27. The method of claim 19, wherein 20 ng to about 200 mg of total exosomal protein is administered to the mammal.

28. The method of claim 19, wherein a dosage of exosomes sufficient to deliver an amount of nucleic acid to yield about 0.1 ng/kg to about 100 ug/kg of the nuclease genome editing system components is administered to the mammal.

29. The method of claim 19, wherein the nuclease genome editing system is adapted to correct a mutation in mitochondrial NADH-ubiquinone oxidoreductase chain 4.

30. The method of claim 19, wherein the nuclease genome editing system is adapted to correct a mutation in alpha acid glucosidase (GAA).

31. The method of claim 19, wherein the nuclease genome editing system is adapted to correct a mutation in dystrophin.

32. The method of claim 19, wherein the nuclease genome editing system is adapted to correct a mutation in peroxisome proliferator-activated receptor gamma coactivator 1 -alpha.

33. A method of correcting a genetic mutation in a mammal, comprising administering to the mammal a composition comprising exosomes that are genetically modified to incorporate a nuclease genome editing system adapted to correct the genetic mutation.

34. The method of claim 33, wherein the exosomes are essentially free from particles having a diameter less than 20 nm or greater than 140 nm.

35. The method of claim 33, wherein the exosomes exhibit a zeta potential having a magnitude of at least about 30 mV, and preferably 40 mV or greater.

36. The method of claim 33, wherein the exosomes are isolated from a biological sample using a method comprising the following steps: i) exposing the biological sample to a first centrifugation to remove cellular debris greater man about 7-10 microns in size from the sample and obtaining the supernatant following centrifugation; ii) subjecting the supernatant from step i) to centrifugation to remove microvesicles therefrom; iii) microfiltering the supernatant from step ii) and collecting the microfiltered supernatant; iv) subjecting the microfiltered supernatant from step iii) to at least one round of ultracentrifugation to obtain an exosome pellet; and v) re- suspending the exosome pellet from step iv) in a physiological solution and conducting a second ultracentrifugation in a density gradient and removing the exosome pellet fraction therefrom.
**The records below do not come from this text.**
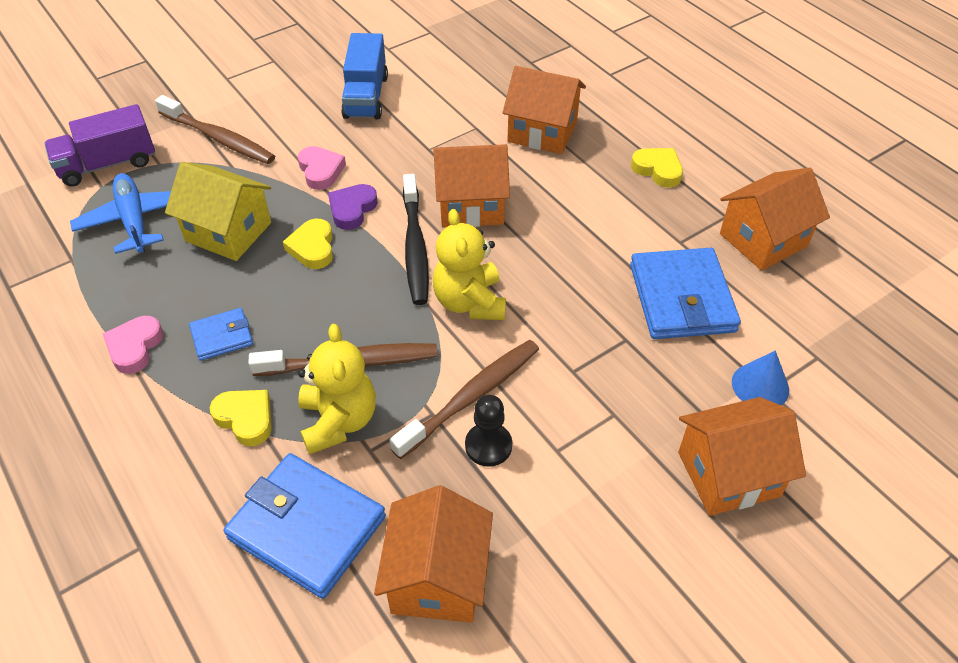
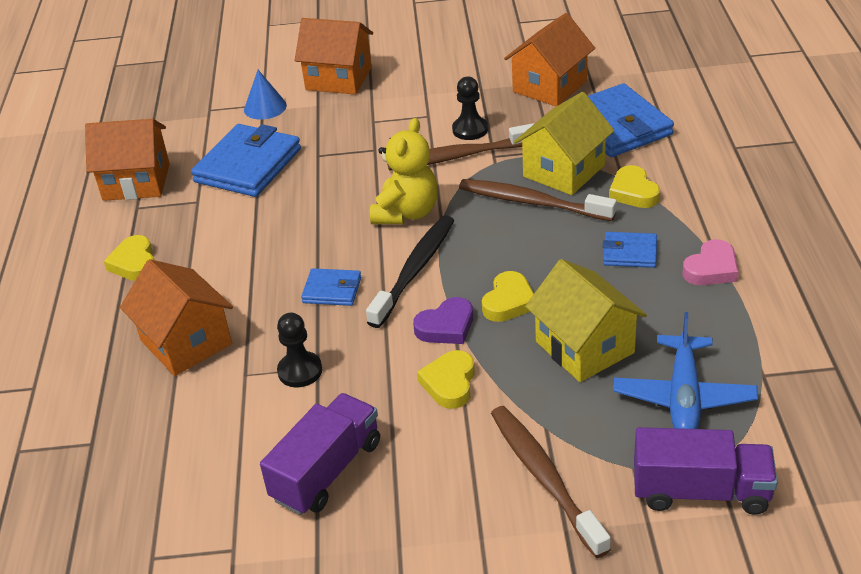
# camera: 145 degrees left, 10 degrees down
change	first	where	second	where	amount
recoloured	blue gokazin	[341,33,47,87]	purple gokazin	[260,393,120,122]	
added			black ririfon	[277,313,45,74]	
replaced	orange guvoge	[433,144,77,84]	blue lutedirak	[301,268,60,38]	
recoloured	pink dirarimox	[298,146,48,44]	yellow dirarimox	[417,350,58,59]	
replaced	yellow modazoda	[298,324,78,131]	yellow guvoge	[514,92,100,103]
37. The method of claim 33, wherein the exosomes are isolated from a biological sample using a method comprising the following steps: i) optionally exposing the biological sample to pre-enrichment to remove debris therefrom; and ii) subjecting the biological sample to immunoaffinity capture with an antibody cocktail comprising at least three different antibodies having affinity for different exosome surface proteins, wherein the exosomes bind to the antibodies which bind or are bound to a solid support to yield an exosome-solid support complex.

38. The method of claim 33, wherein the genetic mutation is a nuclear gene mutation.
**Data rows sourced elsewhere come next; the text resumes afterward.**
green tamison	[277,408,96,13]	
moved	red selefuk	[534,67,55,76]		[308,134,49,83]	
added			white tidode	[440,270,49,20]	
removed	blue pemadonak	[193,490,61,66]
39. The method of claim 33, wherein the genetic mutation is a mitochondrial gene mutation.

40. The method of claim 33, wherein the nuclease genome editing system is adapted to correct a mutation in mitochondrial NADH-ubiquinone oxidoreductase chain 4, alpha acid glucosidase, dystrophin or peroxisome proliferator-activated receptor gamma coactivator 1- alpha.